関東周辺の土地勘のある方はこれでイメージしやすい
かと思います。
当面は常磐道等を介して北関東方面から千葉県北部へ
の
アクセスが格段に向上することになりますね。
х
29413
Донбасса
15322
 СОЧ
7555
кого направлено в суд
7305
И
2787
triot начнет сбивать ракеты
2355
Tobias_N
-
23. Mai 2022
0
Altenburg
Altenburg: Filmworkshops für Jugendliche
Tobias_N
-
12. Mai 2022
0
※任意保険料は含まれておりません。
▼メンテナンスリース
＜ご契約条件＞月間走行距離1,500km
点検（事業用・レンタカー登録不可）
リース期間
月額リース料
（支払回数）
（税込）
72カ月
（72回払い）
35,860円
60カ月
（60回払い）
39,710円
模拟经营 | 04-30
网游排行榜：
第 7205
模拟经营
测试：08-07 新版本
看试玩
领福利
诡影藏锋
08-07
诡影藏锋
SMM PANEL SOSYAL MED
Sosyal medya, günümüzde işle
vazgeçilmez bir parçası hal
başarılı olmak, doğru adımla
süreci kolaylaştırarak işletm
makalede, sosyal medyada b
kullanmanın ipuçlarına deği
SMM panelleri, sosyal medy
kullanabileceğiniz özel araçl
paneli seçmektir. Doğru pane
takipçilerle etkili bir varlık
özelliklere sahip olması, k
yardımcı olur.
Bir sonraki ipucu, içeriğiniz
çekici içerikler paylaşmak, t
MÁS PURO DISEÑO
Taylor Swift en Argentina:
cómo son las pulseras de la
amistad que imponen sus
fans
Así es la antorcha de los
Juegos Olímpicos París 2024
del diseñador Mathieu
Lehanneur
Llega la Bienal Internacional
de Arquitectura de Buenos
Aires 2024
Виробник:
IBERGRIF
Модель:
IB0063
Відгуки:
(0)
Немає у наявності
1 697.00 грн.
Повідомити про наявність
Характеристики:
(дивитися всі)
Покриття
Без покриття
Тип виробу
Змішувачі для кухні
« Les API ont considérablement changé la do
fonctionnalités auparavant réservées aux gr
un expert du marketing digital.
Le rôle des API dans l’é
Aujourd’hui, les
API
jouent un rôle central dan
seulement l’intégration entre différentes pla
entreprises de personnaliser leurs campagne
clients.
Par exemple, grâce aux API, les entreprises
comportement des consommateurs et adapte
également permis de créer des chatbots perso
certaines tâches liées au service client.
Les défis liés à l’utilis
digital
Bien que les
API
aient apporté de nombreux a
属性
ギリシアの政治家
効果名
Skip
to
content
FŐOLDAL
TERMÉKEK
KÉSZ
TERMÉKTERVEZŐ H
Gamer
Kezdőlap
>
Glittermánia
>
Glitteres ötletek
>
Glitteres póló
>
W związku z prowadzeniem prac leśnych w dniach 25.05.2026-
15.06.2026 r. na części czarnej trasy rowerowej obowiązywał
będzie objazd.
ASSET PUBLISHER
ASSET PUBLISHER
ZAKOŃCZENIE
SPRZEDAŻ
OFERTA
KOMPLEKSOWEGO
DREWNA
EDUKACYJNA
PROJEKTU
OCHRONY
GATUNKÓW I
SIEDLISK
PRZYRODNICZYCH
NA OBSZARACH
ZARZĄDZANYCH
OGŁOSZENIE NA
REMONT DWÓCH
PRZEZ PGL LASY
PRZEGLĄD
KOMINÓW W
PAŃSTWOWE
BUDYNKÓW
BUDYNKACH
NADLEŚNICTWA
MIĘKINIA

┄┄┄┄┄┄┄┄┄┄┄┄┄┄┄┄┄┄┄┄

Identify the lines above that contain the word "entreprises", then copy them.

▶ [FINISHED TASK]:
entreprises de personnaliser leurs campagne
Par exemple, grâce aux API, les entreprises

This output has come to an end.